Eunice went home to God in 2009 but her legacy, and Mother Teresa’s encouragement and inspiration at the founding of Aging with Dignity, carry on. I am proud that Five Wishes has helped educate and empower millions of Americans to engage in the important discussions about end-of-life care and how a person wants to be treated when he or she cannot speak.

Real stories, real challenges

Over the years, the stories we have heard from those whose loved ones used Five Wishes have been compelling and heart-warming. It is worth noting that in the quarter-century since we began selling Five Wishes, the $5-per-single-copy price has never changed. Never. Name another product or service that has not gone up in price since 1997. Our mission to get Five Wishes – and Five Wishes discussions – embedded in the mainstream of American life has succeeded beyond our wildest dreams.

And yet, the silver anniversary of Five Wishes comes at a time when advance care planning faces new, existential threats. This is not alarmist rhetoric. This is reality. When the COVID-19 pandemic began, hospitals and health and long-term care systems, with the permission of the federal government, suspended these important discussions, and now seem to have lost interest in protecting patient access to end-of-life information.

Getting it wrong?

A recent guest essay in the New York Times went further and challenged the wisdom and efficacy of advance care planning. The column was written by a pulmonary and critical-care physician at Brigham and Women’s Hospital in Boston. She related the story of a patient who went from previously refusing artificial respiration in times of necessity, a decision formalized through an advance directive, to later wanting extraordinary care after all. The author, Dr. Daniela Lamas, wrote, “I want advance care planning to work. I want to believe that advance directives – written statements of a person’s wishes about medical treatment – can be completed when someone is relatively healthy and offer doctors and family members a clear road map in the event of serious illness.” But Lamas then went on to question her belief, given the fluidity of circumstances and discussions that occur during times of critical illness, and her experience with her patient.

I think Dr. Lamas drew the wrong conclusions from what took place. Lamas’ patient had not only filled out an advance directive but discussed it with family members. That’s a huge win – nearly four out of five adults don’t take that step. The patient also changed her mind – another feature of patient self-determination that is vital.

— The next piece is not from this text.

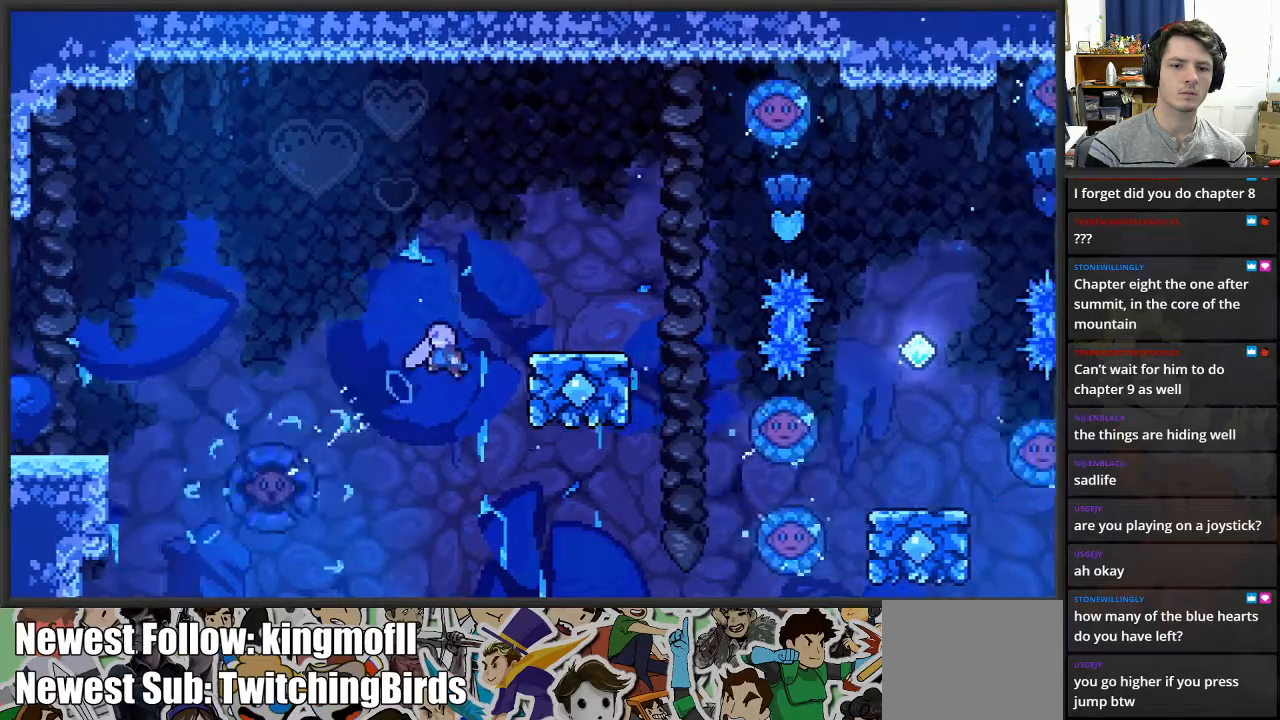
{"buttons": ["L2"], "left_stick": "up", "right_stick": "center", "events": [[167, "left_stick", "right"], [200, "L2", "down"], [233, "left_stick", "up-right"], [250, "A", "down"], [417, "left_stick", "up"], [500, "A", "up"]]}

Indeed people frequently order a new Five Wishes to update their thinking and preferences. That is commendable. Plans evolve. People change with life circumstances. That fact doesn’t argue against advance directives and appointing a health care surrogate – it argues for physicians spending time laying out options with patients and their families, learning their wishes, and following them.

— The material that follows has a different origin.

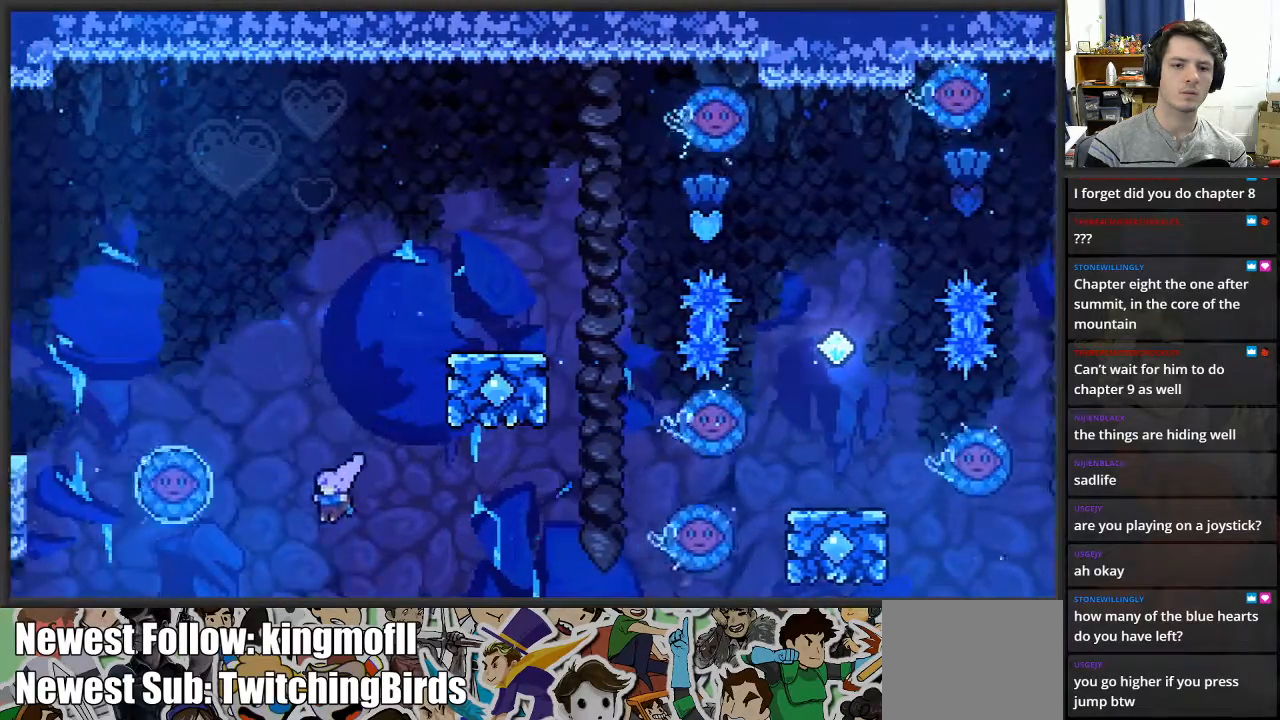
{"buttons": ["L2"], "left_stick": "left", "right_stick": "center", "events": [[17, "X", "down"], [83, "A", "up"], [183, "X", "up"], [367, "left_stick", "left"]]}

The Journal of the American Medical Association published a piece by a palliative care specialist (which Lamas cited) questioning whether advance care planning leads to better outcomes for patients. Questioning effectiveness is fair game. But the more important question in cases where patients are denied their wishes is: why did the health care system not deliver what the dying persons asked? Why weren’t their wishes followed?

Challenges ahead

I will write later about the troubling trends in health care settings that undermine or deny the right to patient self-determination – a federal right enshrined in a 1990 law. The voice of patients should be louder, not muzzled. If there are shortcomings in the current system that deprive patients’ rights of self-determination, then doctors, nurses, health care providers, and others must work together to fix them.

Aging with Dignity will spend its silver anniversary advocating for patient rights, as we have done from our founding. Mother Teresa and Eunice Kennedy Shriver stood on the side of the poor, elderly, disabled and others who often have their voices and wishes disregarded. Five Wishes, and those brave individuals educating people on their rights under the law, are needed now more than ever.